RECORD SET =
* * *
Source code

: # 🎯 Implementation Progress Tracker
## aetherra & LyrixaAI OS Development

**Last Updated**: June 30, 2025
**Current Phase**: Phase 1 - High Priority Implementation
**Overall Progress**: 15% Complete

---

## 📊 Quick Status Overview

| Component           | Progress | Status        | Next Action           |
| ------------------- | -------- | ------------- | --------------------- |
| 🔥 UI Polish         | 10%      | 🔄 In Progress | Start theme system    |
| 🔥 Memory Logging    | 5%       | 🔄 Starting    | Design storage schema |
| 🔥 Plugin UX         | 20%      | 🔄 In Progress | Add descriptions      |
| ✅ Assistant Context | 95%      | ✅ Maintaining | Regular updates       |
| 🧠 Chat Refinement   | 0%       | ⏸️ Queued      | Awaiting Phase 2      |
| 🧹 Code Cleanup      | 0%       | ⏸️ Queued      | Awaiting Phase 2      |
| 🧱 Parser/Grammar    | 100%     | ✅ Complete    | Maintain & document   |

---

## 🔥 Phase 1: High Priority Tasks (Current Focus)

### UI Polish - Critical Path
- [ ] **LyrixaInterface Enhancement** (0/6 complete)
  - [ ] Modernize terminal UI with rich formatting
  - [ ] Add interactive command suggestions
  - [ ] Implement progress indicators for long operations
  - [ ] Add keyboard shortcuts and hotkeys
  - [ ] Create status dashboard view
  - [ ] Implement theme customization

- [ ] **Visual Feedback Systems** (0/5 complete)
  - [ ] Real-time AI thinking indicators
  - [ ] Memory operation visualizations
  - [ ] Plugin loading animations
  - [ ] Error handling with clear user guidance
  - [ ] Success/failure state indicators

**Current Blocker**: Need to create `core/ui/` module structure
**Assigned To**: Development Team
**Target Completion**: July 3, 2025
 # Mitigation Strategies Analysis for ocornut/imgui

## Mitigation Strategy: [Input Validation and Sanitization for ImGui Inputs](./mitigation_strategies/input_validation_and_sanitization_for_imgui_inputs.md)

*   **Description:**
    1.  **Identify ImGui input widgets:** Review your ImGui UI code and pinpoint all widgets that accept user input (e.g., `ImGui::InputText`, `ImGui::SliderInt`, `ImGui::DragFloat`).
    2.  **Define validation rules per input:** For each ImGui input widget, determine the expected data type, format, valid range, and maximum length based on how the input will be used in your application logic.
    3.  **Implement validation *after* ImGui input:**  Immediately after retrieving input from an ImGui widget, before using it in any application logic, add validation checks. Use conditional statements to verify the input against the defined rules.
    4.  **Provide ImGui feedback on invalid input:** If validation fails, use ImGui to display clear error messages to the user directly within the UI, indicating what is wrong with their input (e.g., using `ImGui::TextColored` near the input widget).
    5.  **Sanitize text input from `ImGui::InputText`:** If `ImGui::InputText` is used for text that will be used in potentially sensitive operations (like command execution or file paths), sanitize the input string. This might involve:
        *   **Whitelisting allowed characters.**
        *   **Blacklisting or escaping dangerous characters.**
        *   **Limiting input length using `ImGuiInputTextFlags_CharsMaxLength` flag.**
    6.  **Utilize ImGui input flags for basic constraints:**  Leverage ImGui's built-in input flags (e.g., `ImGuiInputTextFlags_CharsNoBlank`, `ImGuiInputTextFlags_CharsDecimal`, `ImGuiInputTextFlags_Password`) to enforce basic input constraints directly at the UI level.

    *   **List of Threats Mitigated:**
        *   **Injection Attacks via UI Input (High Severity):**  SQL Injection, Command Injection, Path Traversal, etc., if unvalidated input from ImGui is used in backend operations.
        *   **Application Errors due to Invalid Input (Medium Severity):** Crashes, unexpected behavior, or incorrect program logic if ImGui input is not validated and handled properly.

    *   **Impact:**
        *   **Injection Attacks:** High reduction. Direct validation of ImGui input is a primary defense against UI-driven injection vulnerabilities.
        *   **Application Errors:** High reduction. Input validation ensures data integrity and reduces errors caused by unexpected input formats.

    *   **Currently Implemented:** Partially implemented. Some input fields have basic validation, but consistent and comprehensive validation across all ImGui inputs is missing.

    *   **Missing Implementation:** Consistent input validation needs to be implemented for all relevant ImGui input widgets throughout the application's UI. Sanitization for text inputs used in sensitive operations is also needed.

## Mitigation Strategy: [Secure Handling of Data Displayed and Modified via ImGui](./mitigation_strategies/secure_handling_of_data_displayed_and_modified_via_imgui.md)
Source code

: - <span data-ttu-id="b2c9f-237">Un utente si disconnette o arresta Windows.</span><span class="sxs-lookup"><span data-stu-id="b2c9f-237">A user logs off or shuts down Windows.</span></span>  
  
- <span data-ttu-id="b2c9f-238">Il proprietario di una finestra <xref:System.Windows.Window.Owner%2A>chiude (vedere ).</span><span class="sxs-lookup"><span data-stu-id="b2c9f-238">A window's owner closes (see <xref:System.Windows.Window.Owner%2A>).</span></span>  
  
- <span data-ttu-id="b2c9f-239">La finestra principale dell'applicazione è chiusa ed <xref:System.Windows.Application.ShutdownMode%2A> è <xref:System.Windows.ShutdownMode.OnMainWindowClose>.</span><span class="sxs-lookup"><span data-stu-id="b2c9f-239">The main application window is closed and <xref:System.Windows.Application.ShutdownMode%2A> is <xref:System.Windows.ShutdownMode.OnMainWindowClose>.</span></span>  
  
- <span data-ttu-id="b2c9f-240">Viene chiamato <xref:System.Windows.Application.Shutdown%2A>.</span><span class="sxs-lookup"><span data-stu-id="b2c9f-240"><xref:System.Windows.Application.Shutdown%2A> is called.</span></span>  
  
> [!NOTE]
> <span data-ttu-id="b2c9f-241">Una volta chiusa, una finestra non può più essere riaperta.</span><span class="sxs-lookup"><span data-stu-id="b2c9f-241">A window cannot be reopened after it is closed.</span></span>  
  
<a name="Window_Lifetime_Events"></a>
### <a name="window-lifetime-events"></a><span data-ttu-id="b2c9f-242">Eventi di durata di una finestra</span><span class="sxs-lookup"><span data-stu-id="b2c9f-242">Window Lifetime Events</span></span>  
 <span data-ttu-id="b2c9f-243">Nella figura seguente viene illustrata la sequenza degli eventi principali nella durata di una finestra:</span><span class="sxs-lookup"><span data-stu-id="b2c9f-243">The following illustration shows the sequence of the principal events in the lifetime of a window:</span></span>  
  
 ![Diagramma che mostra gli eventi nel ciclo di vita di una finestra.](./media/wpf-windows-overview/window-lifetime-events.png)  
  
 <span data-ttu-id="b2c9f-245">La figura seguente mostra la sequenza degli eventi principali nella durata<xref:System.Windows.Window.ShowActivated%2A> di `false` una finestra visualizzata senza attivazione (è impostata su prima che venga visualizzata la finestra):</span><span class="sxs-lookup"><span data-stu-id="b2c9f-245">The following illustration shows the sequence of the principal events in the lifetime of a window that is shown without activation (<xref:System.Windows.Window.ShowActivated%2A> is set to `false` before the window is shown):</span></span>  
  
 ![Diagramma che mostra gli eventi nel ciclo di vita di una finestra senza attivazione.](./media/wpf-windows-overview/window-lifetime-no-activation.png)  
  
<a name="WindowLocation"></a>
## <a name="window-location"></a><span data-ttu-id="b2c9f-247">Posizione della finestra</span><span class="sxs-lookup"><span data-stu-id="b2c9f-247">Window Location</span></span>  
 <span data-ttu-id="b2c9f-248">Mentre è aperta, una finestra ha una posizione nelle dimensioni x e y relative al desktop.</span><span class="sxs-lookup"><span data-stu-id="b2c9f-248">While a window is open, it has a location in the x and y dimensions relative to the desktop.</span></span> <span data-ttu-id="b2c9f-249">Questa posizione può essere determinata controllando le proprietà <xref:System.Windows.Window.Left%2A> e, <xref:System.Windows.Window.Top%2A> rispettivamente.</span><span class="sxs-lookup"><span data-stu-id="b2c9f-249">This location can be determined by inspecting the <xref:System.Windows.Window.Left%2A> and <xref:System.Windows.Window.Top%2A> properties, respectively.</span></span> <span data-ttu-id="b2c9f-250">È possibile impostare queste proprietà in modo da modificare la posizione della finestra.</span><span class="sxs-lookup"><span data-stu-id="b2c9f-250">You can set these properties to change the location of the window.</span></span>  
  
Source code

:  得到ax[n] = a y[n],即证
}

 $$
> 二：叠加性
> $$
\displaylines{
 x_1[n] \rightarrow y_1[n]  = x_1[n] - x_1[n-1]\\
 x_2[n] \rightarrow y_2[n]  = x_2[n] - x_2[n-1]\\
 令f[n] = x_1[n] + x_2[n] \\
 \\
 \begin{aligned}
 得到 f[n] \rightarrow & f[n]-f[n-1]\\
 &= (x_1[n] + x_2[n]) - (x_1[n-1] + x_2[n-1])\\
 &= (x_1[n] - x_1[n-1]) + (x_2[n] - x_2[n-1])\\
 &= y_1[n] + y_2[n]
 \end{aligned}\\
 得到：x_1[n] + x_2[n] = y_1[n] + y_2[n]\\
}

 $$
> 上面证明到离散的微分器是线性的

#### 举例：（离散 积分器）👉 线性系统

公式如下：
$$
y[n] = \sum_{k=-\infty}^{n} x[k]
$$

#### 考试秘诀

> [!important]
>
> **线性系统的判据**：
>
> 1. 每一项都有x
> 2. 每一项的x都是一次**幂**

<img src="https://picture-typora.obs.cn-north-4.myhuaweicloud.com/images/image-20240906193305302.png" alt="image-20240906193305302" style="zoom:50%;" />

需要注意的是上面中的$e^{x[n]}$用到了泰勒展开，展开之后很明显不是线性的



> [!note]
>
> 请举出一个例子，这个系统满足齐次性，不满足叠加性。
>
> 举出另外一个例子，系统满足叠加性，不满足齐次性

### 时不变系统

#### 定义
* * *
JOB ITEM =
Filter the lines above and copy each one that contains the string "Plugin", treating uppercase and lowercase as different.

EXERCISE OUTPUT =
| 🔥 Plugin UX         | 20%      | 🔄 In Progress | Add descriptions      |
  - [ ] Plugin loading animations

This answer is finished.